──────── SOURCE

Andrzej Stasiuk

LE MONDE DES LIVRES, 16.02.06

Des coeurs en hiver

A l'Est, rien de nouveau ? L'ascension d'Andrzej Stasiuk au sein des lettres polonaises, où il rencontre l'un des succès les plus fulgurants de ces dernières années, vient contredire ce cliché. La carrière de cet écrivain de 45 ans, également poète et critique littéraire, avait pourtant débuté sous des auspices bien incertains, ses convictions antimilitaristes lui ayant valu deux ans de prison dans la Pologne communiste du début des années 1980. Le déserteur tirera de cette expérience un magnifique récit à la Jean Genet sur la déshumanisation en milieu carcéral, Les Murs d'Hébron, publié après la chute du régime.

La plume superbement poétique de ce grand admirateur de Jack Kerouac vous aurait jusqu'à présent échappé ? Raison de plus pour aborder résolument L'Hiver, un recueil de cinq nouvelles inédites à situer dans la continuité de Dukla (2003) et de ses Contes de Galicie (2004), tous deux traduits chez Christian Bourgois, qui fut l'éditeur de Gombrowicz en son temps.

"SYMBIOSE PAISIBLE"

Ces brefs récits mettent en scène les habitants d'un petit village des confins de l'Europe, une région âpre et montagneuse au carrefour de la Pologne, de l'Ukraine, de la Slovaquie et de la Hongrie. Là où les hommes se mesurent à eux-mêmes et à la nature loin de cette "civilisation de la surabondance" dont nous risquons tous de "crever", estime Stasiuk, un thème récurrent dans son oeuvre. Là aussi où, observe-t-il, "les bêtes se mêlent aux hommes, aux enfants, aux objets du quotidien en une symbiose paisible, comme si débutait une phase précoce et lente de la création où l'analyse émergerait à peine de la synthèse et où la voie suivie par le monde resterait une question particulièrement ouverte".

────────────────

Recopiez à l'identique, s'il vous plaît, le passage de l'article sur Andrzej Stasiuk qui commence aux mots « La plume superbement » et s'arrête après « en son temps. ».

──────── EXTRAIT DE DONNÉES

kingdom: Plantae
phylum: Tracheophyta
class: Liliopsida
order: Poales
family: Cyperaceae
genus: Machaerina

────────────────

RÉSULTAT ATTENDU -
La plume superbement poétique de ce grand admirateur de Jack Kerouac vous aurait jusqu'à présent échappé ? Raison de plus pour aborder résolument L'Hiver, un recueil de cinq nouvelles inédites à situer dans la continuité de Dukla (2003) et de ses Contes de Galicie (2004), tous deux traduits chez Christian Bourgois, qui fut l'éditeur de Gombrowicz en son temps.